Chana Porter
Completed 6/25/2024, Reviewed 6/25/2024
5 stars
This is the last remaining book nominated for a 2024 Speculative Fiction Lammy. The winner was I Keep My Exoskeletons to Myself. I think it deserved to win. However, this would have been a very strong runner up. I was floored by the power of this novel. It’s about a dystopian planet with capitalism run amok, where fat shaming has become engrained in the government and religion. Corporations and ministers convince people that to eat is to sin. The poor live on the ground, vulnerable to the rising seas while the super-rich live in towers. At first, I was rather put off by the book, but after about one hundred pages, I had bought into the premise. I was hooked.
There are two main characters told in alternating chapters. Beatrice is a teen living in a corporate owned community called Seagate. Everyone there has bought into the societal and religious doctrine to eat as little as possible, as chewing, digesting, and defecating has become taboo, worthy only of animals. Beatrice believes in the doctrine, but also believes food can taste good. She wants to be a chef, but of course will have to leave home to live that dream.
Reiko has graduated high school with a scholarship to an expensive technical university where she can develop her amazing programming skills and have a chance at a good job. She is of the lower class, the indigenous people who don’t cover their mouths when chewing and don’t starve themselves on nutrition pills, but are also not considered citizens of their own land. When her funding is cut, she takes to a life of hi tech grifting to make her way to the top of society.
I think my initial hesitation with the book was that I didn’t like the circumstances of the main characters. It was too bleak. Sometimes a good book is too bleak to appreciate because you don’t want to enter that world. However, I soon found myself very much inside Beatrice and Reiko’s heads. They are both wonderful characters with fascinating arcs. They start as naïve teens but grow into self-empowered women. Neither is perfect, but they are both strong. I enjoyed reading about them even when they were making bad decisions.

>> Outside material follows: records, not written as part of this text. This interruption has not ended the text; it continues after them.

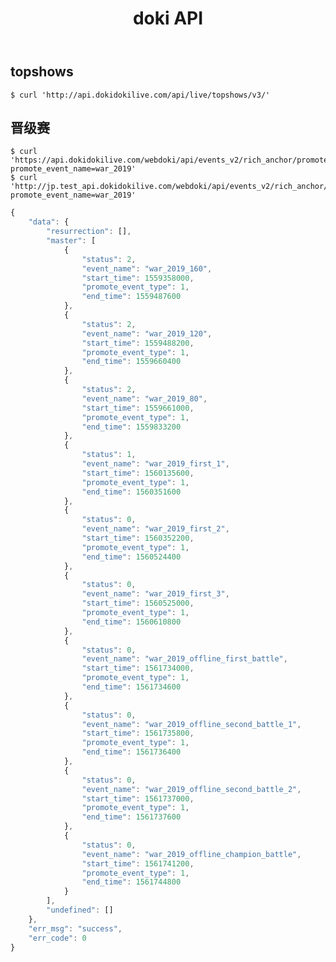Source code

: #+TITLE: doki API

** topshows
#+BEGIN_SRC shell
  $ curl 'http://api.dokidokilive.com/api/live/topshows/v3/'
#+END_SRC

** 晋级赛
#+BEGIN_SRC shell
  $ curl 'https://api.dokidokilive.com/webdoki/api/events_v2/rich_anchor/promote_rich_anchor_event_status/?promote_event_name=war_2019'
  $ curl 'http://jp.test_api.dokidokilive.com/webdoki/api/events_v2/rich_anchor/promote_rich_anchor_event_status/?promote_event_name=war_2019'
#+END_SRC

#+BEGIN_SRC js
  {
      "data": {
          "resurrection": [],
          "master": [
              {
                  "status": 2,
                  "event_name": "war_2019_160",
                  "start_time": 1559358000,
                  "promote_event_type": 1,
                  "end_time": 1559487600
              },
              {
                  "status": 2,
                  "event_name": "war_2019_120",
                  "start_time": 1559488200,
                  "promote_event_type": 1,
                  "end_time": 1559660400
              },
              {
                  "status": 2,
                  "event_name": "war_2019_80",
                  "start_time": 1559661000,
                  "promote_event_type": 1,
                  "end_time": 1559833200
              },
              {
                  "status": 1,
                  "event_name": "war_2019_first_1",
                  "start_time": 1560135600,
                  "promote_event_type": 1,
                  "end_time": 1560351600
              },
              {
                  "status": 0,
                  "event_name": "war_2019_first_2",
                  "start_time": 1560352200,
                  "promote_event_type": 1,
                  "end_time": 1560524400
              },
              {
                  "status": 0,
                  "event_name": "war_2019_first_3",
                  "start_time": 1560525000,
                  "promote_event_type": 1,
                  "end_time": 1560610800
              },
              {
                  "status": 0,
                  "event_name": "war_2019_offline_first_battle",
                  "start_time": 1561734000,
                  "promote_event_type": 1,
                  "end_time": 1561734600
              },
              {
                  "status": 0,
                  "event_name": "war_2019_offline_second_battle_1",
                  "start_time": 1561735800,
                  "promote_event_type": 1,
                  "end_time": 1561736400
              },
              {
                  "status": 0,
                  "event_name": "war_2019_offline_second_battle_2",
                  "start_time": 1561737000,
                  "promote_event_type": 1,
                  "end_time": 1561737600
              },
              {
                  "status": 0,
                  "event_name": "war_2019_offline_champion_battle",
                  "start_time": 1561741200,
                  "promote_event_type": 1,
                  "end_time": 1561744800
              }
          ],
          "undefined": []
      },
      "err_msg": "success",
      "err_code": 0
  }
#+END_SRC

One interesting thing about this society that Porter created is that the substitute for eating is sex. Besides controlling hunger, society, particularly religion, has normalized sexual promiscuity as a form of worship. Eventually, the reader realizes is that it has become the substitute for eating. The book is not one big orgy, but sex plays a major role in how people interact with each other. For people who are monogamous, it is almost as culturally difficult as wanting to chew food.
The world building of this book is tremendous. I was amazed at the imagination that went into extrapolating fat-shaming into a cultural, religious, and corporate norm. When we finally get to parts where food is savored by the eaters, it is a splendid visceral experience.
I give this book five stars out of five. Reading it was profound, with the experiences of both Beatrice and Reiko, regarding food, sex, and simple control over their own bodies. It’s a dark book and may be too much of a downer for some. But I found it to be a worthwhile experience, provoking my own hangups around food and sex. It’s well written and beautifully imagined. Porter hasn’t written a lot yet, but I would definitely be open to more of her work in the future.